# Setup

In [None]:
from google.colab import auth
from google.auth import default
import gspread
import pandas as pd
import nltk
import math
import re
import typing as T
from nltk.corpus import stopwords
from itertools import product
import os

In [None]:
from google.colab import drive
drive.mount('/content/drive')

auth.authenticate_user()
creds, _ = default()
gc = gspread.authorize(creds)

Mounted at /content/drive


# JS

In [None]:
# punctuation = [l.strip() for l in open('data/punctuation.txt').readlines()]
nltk.download('stopwords')
STOPWORDS = stopwords.words('english')

# Add in punctuation, if desired
# stopwords += punctuation

[nltk_data] Downloading package stopwords to /root/nltk_data...
[nltk_data]   Unzipping corpora/stopwords.zip.


In [None]:
def isNumber(num: str) -> bool:
    """Check if a string is a number
    Args:
        num (str): piece of text
    Returns:
        bool: True iff the string can be converted
            to a number
    """
    try:
        float(num)
        return True
    except ValueError:
        return False

def computeFreqDistribution(doc: str, stopwords: bool = False) -> nltk.FreqDist:
    """
* * * *
WHAT THIS TASK INVOLVES »
Print the notebook code above in full, with every line and the output unchanged.

PROVIDED DATA »
* * * *
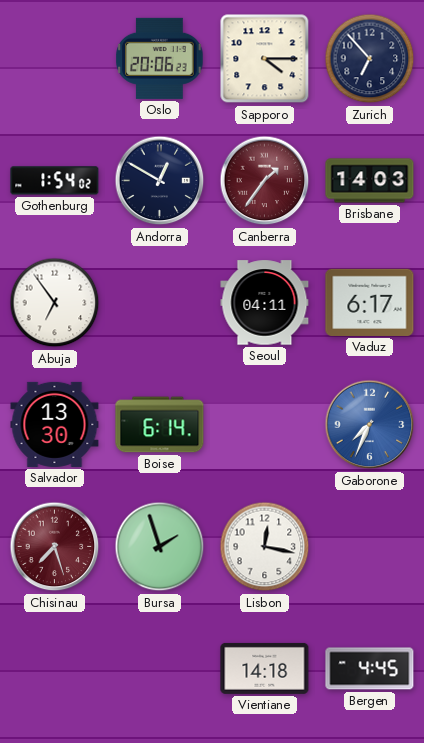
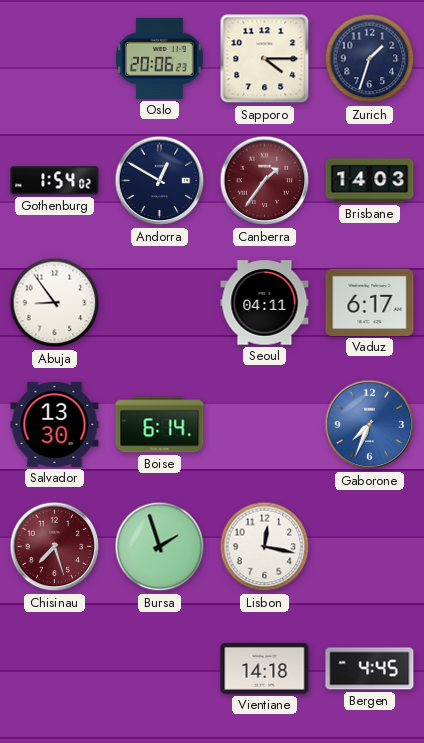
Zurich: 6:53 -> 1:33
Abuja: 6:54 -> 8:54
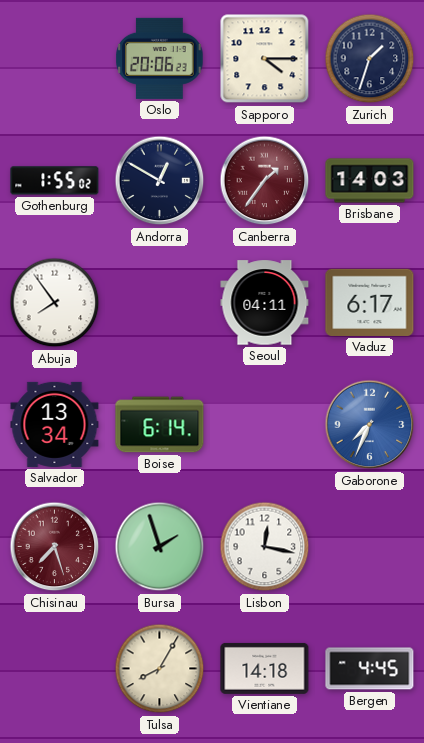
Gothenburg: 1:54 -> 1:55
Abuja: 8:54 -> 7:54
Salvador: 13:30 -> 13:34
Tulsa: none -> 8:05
* * * *
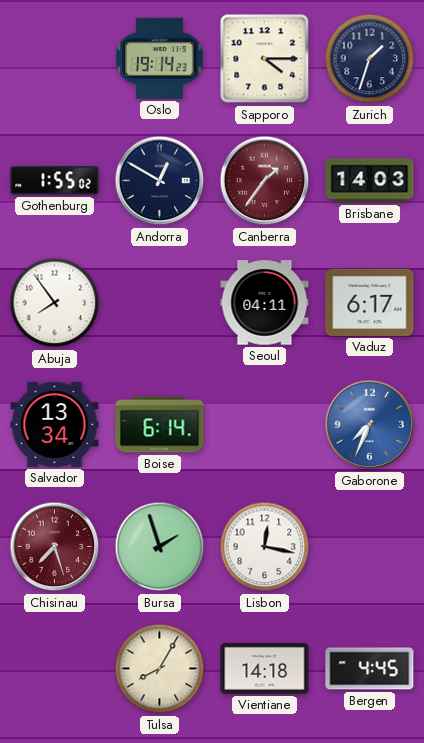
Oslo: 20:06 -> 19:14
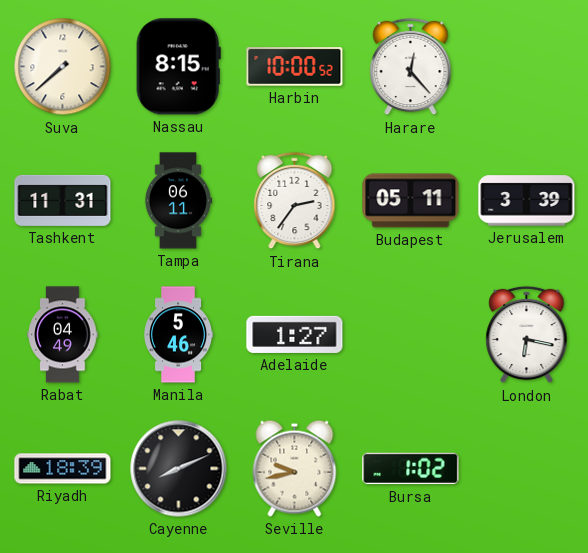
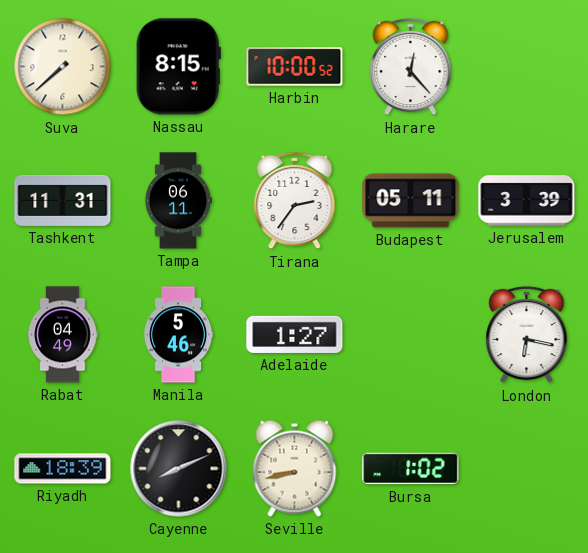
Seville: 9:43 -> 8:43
* * * *
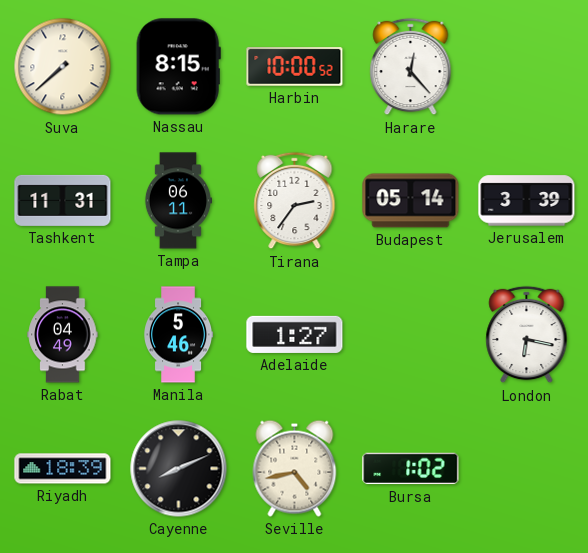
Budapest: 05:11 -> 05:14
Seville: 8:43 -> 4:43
* * * *
REPLY »
# Setup

In [None]:
from google.colab import auth
from google.auth import default
import gspread
import pandas as pd
import nltk
import math
import re
import typing as T
from nltk.corpus import stopwords
from itertools import product
import os

In [None]:
from google.colab import drive
drive.mount('/content/drive')

auth.authenticate_user()
creds, _ = default()
gc = gspread.authorize(creds)

Mounted at /content/drive


# JS

In [None]:
# punctuation = [l.strip() for l in open('data/punctuation.txt').readlines()]
nltk.download('stopwords')
STOPWORDS = stopwords.words('english')

# Add in punctuation, if desired
# stopwords += punctuation

[nltk_data] Downloading package stopwords to /root/nltk_data...
[nltk_data]   Unzipping corpora/stopwords.zip.


In [None]:
def isNumber(num: str) -> bool:
    """Check if a string is a number
    Args:
        num (str): piece of text
    Returns:
        bool: True iff the string can be converted
            to a number
    """
    try:
        float(num)
        return True
    except ValueError:
        return False

def computeFreqDistribution(doc: str, stopwords: bool = False) -> nltk.FreqDist:
    """